• [WHAT YOU NEED TO DO]: Report every line below that holds the word "elbow".

• [RECORDS]:
====================

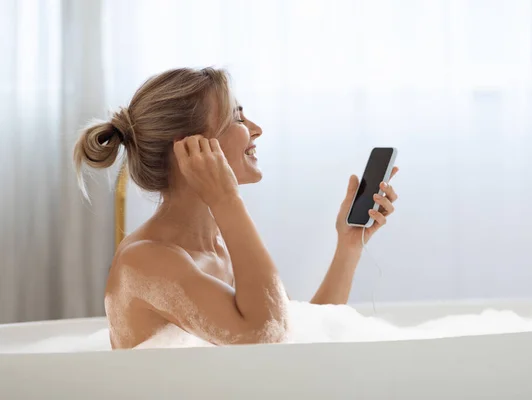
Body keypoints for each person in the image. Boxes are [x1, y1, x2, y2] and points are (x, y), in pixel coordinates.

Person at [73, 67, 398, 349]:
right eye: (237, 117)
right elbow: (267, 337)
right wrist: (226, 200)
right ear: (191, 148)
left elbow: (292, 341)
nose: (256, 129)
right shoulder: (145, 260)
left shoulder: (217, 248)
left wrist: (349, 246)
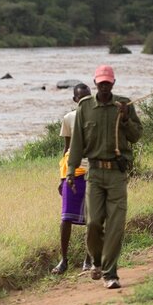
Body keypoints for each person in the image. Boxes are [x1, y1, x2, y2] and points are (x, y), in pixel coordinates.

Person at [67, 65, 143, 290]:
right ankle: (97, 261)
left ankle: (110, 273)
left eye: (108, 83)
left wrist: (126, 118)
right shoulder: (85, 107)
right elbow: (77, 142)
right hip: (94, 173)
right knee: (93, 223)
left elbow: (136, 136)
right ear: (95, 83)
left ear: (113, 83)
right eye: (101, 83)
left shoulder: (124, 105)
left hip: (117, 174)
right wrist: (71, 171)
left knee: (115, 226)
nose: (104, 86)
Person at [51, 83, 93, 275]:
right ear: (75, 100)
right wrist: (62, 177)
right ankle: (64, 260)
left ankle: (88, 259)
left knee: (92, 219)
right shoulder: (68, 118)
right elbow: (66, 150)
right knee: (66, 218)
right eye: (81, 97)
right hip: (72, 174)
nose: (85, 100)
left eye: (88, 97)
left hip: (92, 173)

====================

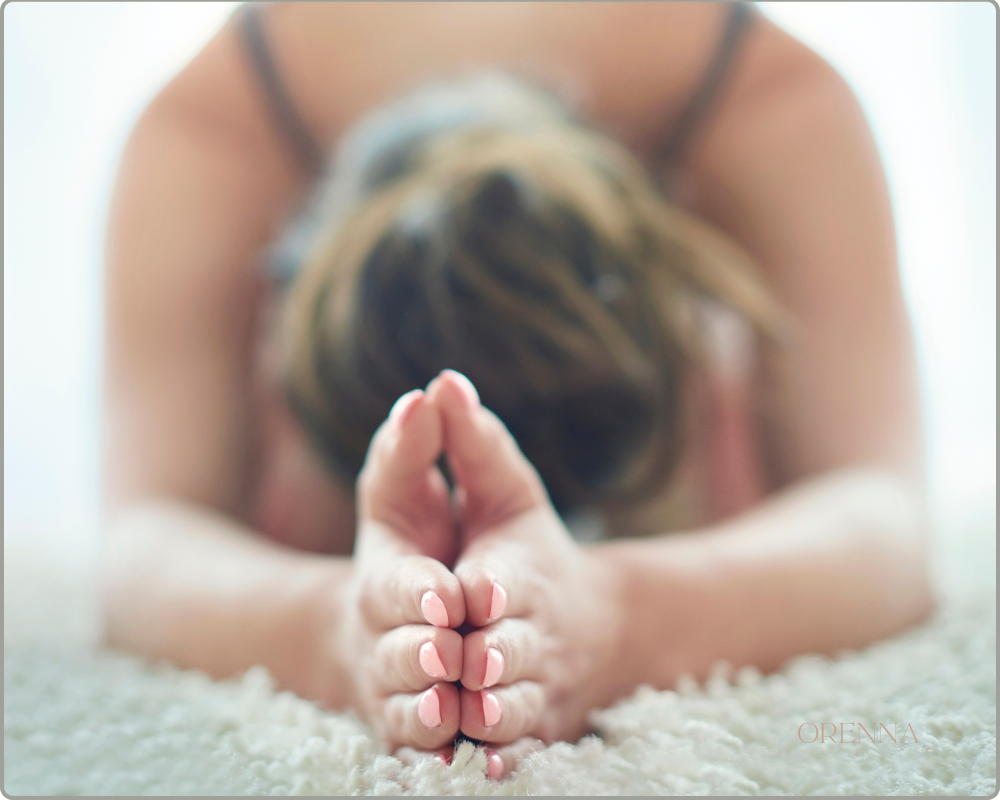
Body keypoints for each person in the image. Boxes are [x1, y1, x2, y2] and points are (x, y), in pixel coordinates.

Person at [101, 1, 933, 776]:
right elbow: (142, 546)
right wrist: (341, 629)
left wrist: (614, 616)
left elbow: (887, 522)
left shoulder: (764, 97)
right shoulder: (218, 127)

====================

• [THE ANSWER]:
right elbow: (267, 337)
left elbow: (292, 341)
right elbow: (77, 142)
left elbow: (136, 136)
right elbow: (66, 150)
right elbow: (142, 546)
left elbow: (887, 522)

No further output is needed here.